The LNX-BBC is a really cool proof of concept. For your friend, though, I'd suggest something less oriented toward technical problem solving. The [link|http://www.knopper.net/knoppix/index-en.html|Knoppix] bootable CD is very much an end-user oriented Linux-on-a-CDROM distribution. It's not entirely prime time, but the platform it provides can probably be readily tweaked, and for all but the most computer-phobic should be quite useable and an excellent introduction to GNU/Linux
Point being, there's an "insert and run" version of GNU/Linux. Has KDE, GNOME, and WindowMaker installed. It's got OpenOffice (though the German-language localization -- one of the NQRFPT issues, at least in the US), and has recent browsers. What it does really well is autoconfigure for the available hardware. Thought it won't run X Windows on VMWare :-(
My thought: a plausible case could be made for setting up a system to update such disks on a regular basis.

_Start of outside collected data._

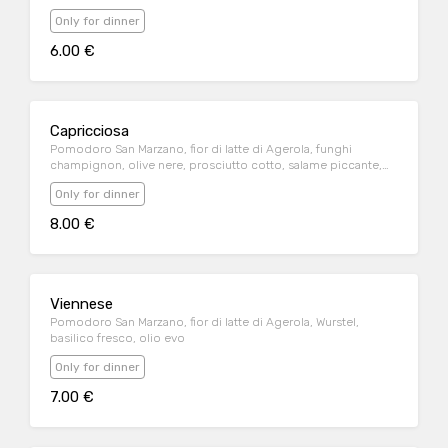
Only for dinner
6.00 €
Capricciosa
Pomodoro San Marzano, fior di latte di Agerola, funghi
champignon, olive nere, prosciutto cotto, salame piccante,
basilico fresco, olio evo
Only for dinner
8.00 €
Viennese
Pomodoro San Marzano, fior di latte di Agerola, Wurstel,
basilico fresco, olio evo
Only for dinner
7.00 €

The OS runs from a CD (or DVD), local storage is, er, local storage. Lack of R/W support of NTFS is something of a PITA, but for the Win9x crowd, MSDOS/VFAT are well supported. Add some means to save local stateful data (eg: user configs), and upgrades simply become a subscription service that mails out a new CD as needed (monthly, quarterly, annually). Could be an interesting business migration-to-Linux model.